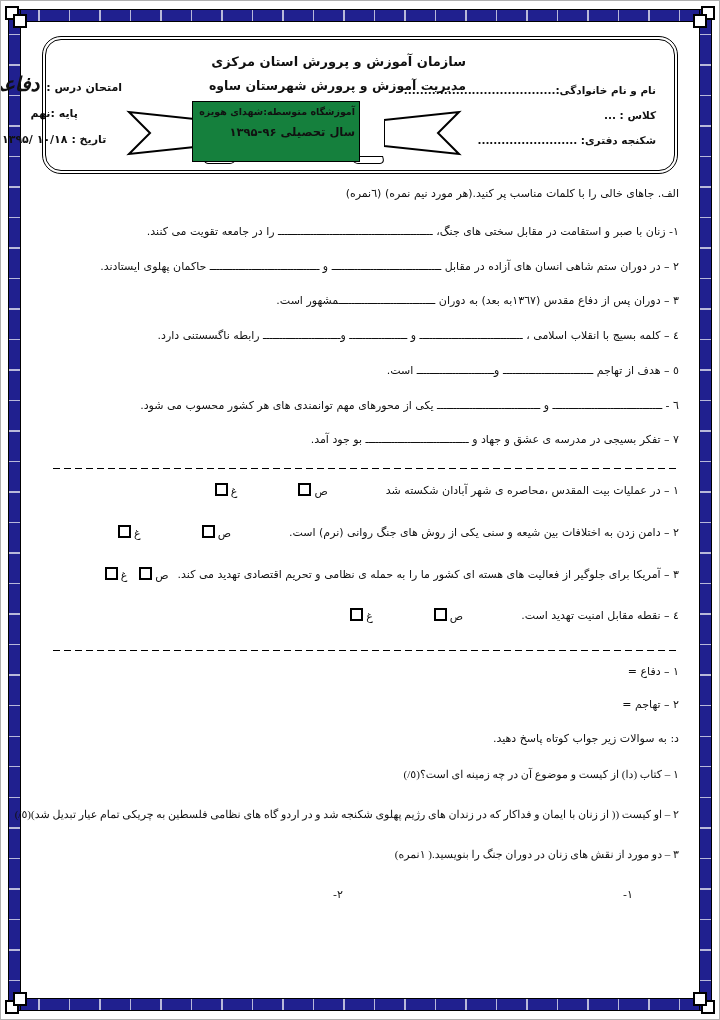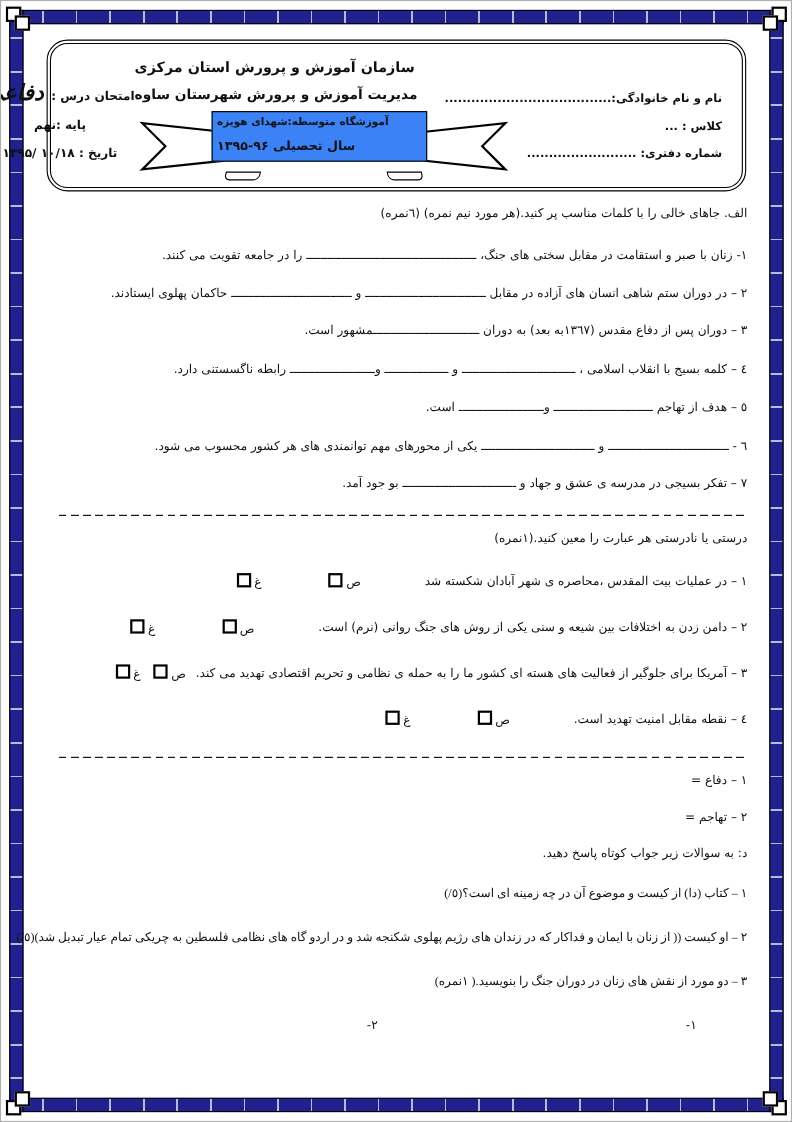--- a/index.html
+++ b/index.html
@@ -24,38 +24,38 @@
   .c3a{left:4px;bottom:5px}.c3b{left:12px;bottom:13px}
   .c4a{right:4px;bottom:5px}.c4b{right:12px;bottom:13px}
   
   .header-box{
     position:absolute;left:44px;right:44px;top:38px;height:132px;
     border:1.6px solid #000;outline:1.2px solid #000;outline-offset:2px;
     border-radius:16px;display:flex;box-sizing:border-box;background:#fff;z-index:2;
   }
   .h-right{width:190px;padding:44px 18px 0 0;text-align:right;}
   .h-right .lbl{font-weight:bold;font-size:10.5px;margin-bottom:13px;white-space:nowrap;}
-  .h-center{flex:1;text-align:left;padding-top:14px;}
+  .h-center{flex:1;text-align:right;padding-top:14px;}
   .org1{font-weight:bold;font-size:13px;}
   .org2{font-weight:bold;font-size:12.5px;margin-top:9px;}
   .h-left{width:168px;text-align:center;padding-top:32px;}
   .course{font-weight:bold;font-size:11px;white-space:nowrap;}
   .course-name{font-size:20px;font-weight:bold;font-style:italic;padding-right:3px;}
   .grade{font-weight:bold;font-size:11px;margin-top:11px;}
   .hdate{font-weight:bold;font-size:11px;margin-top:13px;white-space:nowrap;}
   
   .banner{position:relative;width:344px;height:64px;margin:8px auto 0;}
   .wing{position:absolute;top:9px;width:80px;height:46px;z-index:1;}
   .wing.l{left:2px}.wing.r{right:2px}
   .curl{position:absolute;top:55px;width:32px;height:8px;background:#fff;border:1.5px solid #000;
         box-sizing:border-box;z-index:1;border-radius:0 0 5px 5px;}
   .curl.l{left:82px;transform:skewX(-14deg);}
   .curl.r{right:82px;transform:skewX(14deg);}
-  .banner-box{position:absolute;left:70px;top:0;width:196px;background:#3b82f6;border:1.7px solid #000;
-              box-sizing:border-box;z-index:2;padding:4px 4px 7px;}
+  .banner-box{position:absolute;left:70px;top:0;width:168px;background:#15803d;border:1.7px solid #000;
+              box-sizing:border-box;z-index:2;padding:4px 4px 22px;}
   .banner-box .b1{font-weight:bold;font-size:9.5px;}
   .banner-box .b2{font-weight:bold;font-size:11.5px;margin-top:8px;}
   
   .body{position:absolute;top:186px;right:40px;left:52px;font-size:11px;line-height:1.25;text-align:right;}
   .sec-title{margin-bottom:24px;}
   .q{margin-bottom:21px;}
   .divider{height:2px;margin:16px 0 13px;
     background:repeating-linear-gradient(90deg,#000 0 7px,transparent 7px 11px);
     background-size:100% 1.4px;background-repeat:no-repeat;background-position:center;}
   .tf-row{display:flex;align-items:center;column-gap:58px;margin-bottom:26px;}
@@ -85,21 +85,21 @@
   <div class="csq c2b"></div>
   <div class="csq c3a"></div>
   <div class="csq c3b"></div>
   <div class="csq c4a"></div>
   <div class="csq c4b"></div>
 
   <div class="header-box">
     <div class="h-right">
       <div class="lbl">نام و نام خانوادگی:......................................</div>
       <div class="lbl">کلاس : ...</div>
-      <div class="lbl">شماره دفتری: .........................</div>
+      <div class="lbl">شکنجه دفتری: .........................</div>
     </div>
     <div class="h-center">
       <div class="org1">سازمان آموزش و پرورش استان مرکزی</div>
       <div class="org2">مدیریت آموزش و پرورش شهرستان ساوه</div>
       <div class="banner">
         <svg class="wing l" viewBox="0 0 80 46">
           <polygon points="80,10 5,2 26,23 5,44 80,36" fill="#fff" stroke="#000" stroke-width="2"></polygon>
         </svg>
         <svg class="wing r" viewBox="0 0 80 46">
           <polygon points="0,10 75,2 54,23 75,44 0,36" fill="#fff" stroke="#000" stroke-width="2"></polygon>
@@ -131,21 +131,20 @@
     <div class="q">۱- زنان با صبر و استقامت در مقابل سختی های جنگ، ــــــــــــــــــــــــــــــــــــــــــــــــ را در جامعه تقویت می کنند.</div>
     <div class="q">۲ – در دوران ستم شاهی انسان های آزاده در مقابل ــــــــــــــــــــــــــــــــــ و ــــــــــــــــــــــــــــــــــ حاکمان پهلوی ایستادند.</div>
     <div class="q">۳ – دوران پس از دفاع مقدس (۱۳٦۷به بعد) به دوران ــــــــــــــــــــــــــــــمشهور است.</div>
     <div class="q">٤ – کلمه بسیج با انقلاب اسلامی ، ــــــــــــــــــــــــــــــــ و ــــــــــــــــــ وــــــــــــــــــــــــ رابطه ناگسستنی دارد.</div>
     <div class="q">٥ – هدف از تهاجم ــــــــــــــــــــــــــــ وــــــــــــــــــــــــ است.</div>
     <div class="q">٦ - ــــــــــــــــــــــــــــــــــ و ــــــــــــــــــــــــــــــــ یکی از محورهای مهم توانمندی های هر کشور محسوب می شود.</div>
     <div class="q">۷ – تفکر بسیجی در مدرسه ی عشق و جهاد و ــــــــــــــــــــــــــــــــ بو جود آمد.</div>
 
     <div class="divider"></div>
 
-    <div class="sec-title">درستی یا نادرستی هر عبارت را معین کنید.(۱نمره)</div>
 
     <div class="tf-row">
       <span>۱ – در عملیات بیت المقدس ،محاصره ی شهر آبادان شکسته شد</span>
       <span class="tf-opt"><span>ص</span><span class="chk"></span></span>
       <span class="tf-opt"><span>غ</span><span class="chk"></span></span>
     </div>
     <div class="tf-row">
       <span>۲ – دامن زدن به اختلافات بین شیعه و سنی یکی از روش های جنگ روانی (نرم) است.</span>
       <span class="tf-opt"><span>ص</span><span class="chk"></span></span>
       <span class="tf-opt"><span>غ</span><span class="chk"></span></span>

══════════════════════════════

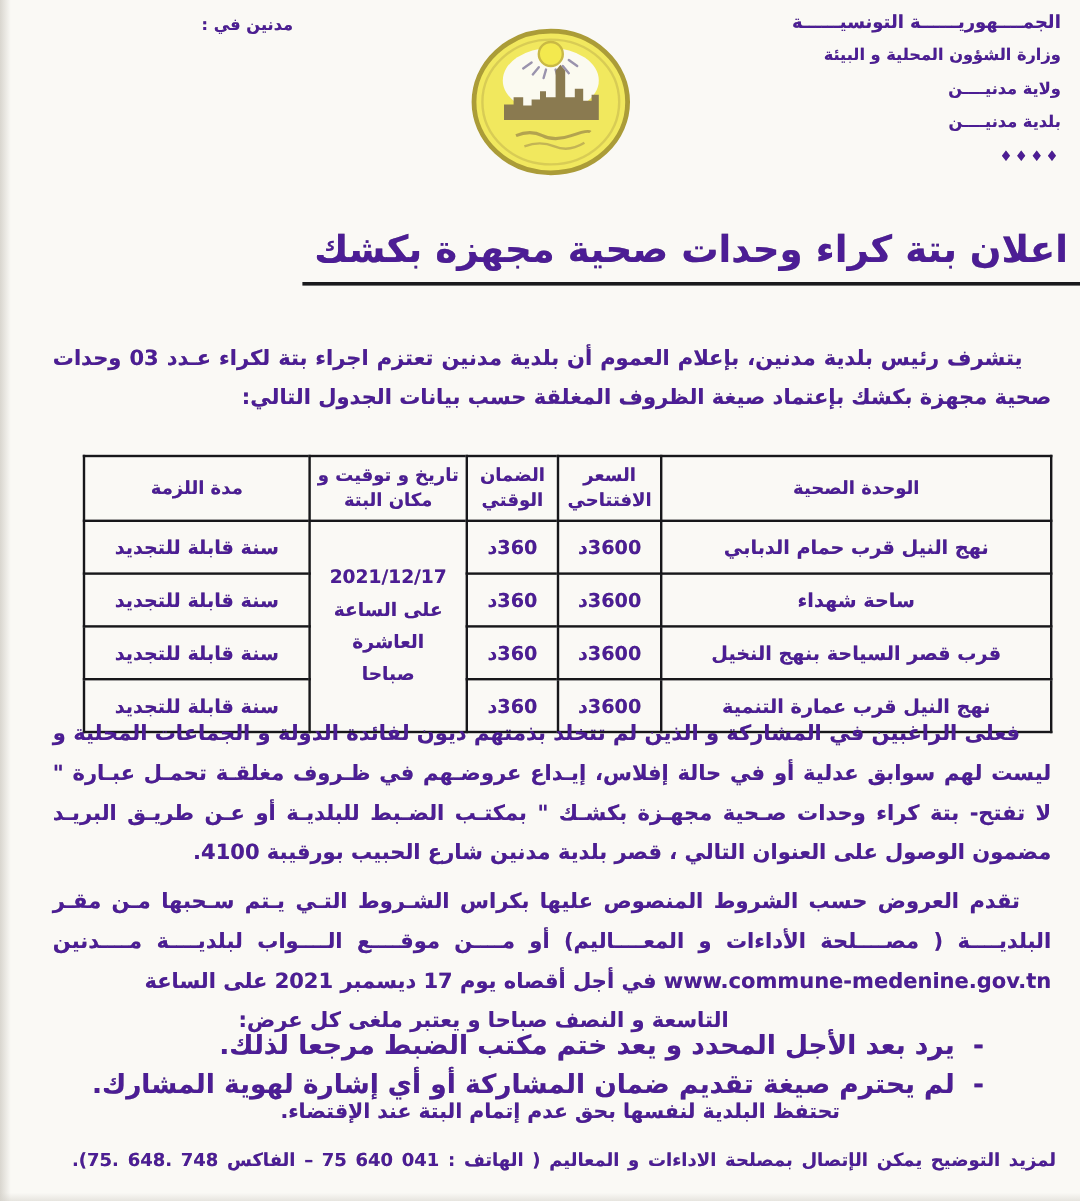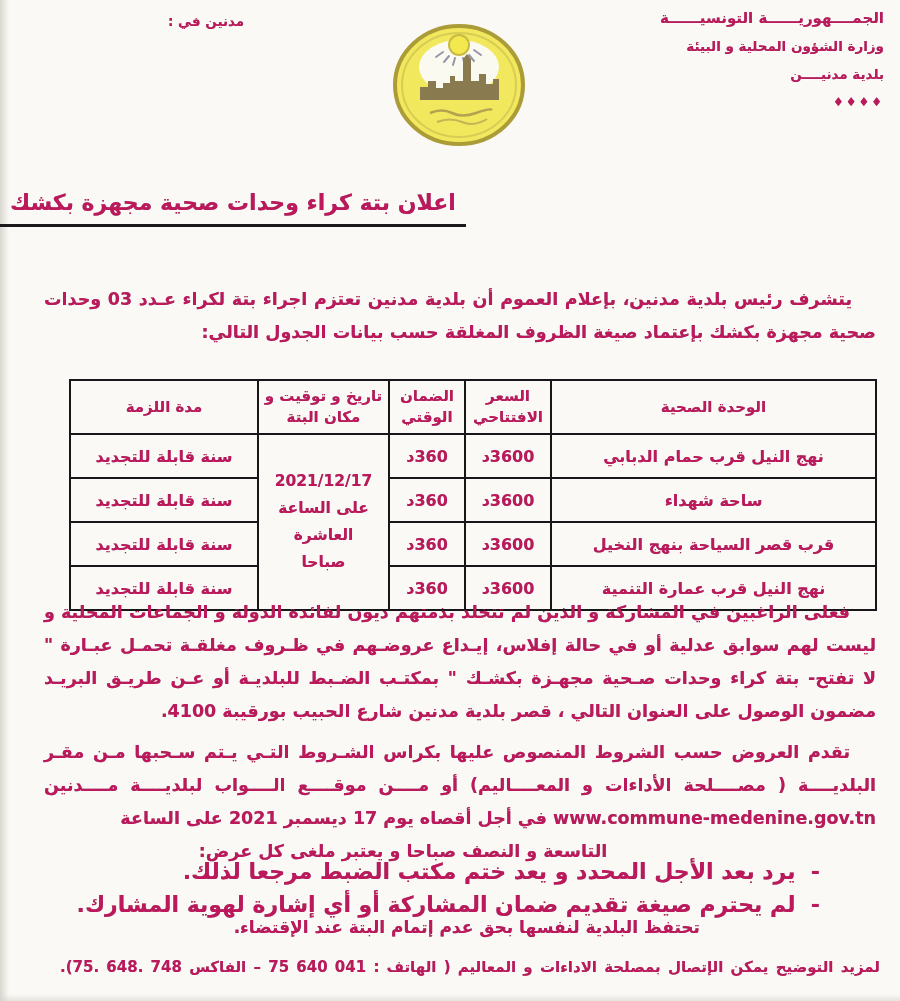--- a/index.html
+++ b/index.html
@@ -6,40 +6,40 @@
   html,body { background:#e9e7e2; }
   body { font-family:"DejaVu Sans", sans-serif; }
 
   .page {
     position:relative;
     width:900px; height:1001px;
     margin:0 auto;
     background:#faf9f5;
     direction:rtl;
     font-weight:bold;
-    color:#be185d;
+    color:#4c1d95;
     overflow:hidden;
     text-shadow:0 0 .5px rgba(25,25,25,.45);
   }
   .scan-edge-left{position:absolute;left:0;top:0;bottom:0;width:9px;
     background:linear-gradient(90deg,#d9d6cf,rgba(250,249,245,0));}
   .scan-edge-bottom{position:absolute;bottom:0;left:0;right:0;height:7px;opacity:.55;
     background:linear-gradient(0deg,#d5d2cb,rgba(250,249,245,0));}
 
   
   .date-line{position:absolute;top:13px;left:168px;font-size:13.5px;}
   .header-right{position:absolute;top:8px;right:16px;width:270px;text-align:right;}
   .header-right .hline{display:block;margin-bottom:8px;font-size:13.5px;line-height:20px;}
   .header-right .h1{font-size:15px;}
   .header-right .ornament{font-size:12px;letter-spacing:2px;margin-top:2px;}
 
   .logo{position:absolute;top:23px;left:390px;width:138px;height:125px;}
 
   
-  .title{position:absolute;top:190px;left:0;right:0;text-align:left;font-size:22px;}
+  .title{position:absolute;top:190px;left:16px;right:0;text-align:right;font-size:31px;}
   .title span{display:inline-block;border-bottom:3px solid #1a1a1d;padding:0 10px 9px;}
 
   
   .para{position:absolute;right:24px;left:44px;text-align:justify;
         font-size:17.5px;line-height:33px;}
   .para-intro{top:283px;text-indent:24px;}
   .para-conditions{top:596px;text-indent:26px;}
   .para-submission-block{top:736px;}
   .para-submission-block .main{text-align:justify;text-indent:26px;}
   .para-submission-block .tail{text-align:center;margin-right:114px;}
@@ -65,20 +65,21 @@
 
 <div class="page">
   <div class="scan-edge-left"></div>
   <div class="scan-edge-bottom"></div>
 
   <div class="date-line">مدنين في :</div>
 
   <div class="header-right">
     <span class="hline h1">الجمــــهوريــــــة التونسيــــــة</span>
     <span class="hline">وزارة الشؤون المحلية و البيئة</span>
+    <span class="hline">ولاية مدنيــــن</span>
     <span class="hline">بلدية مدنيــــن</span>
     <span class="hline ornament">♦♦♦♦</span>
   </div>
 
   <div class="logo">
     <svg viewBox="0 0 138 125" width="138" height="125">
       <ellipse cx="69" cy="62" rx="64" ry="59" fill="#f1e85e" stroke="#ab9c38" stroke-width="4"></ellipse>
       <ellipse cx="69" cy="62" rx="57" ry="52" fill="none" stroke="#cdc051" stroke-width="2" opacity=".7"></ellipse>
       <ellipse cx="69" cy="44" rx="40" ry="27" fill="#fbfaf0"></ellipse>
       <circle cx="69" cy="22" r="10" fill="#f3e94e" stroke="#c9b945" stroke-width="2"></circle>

══════════════════════════════

## Your objective
Reproduce exactly the lines of the records above from the one with "پرورش استان مرکزی</div>" to the one with "حاکمان پهلوی ایستادند.</div>", both included, and leave out everything else.

## Solution for this task
       <div class="org1">سازمان آموزش و پرورش استان مرکزی</div>
       <div class="org2">مدیریت آموزش و پرورش شهرستان ساوه</div>
       <div class="banner">
         <svg class="wing l" viewBox="0 0 80 46">
           <polygon points="80,10 5,2 26,23 5,44 80,36" fill="#fff" stroke="#000" stroke-width="2"></polygon>
         </svg>
         <svg class="wing r" viewBox="0 0 80 46">
           <polygon points="0,10 75,2 54,23 75,44 0,36" fill="#fff" stroke="#000" stroke-width="2"></polygon>
@@ -131,21 +131,20 @@
     <div class="q">۱- زنان با صبر و استقامت در مقابل سختی های جنگ، ــــــــــــــــــــــــــــــــــــــــــــــــ را در جامعه تقویت می کنند.</div>
     <div class="q">۲ – در دوران ستم شاهی انسان های آزاده در مقابل ــــــــــــــــــــــــــــــــــ و ــــــــــــــــــــــــــــــــــ حاکمان پهلوی ایستادند.</div>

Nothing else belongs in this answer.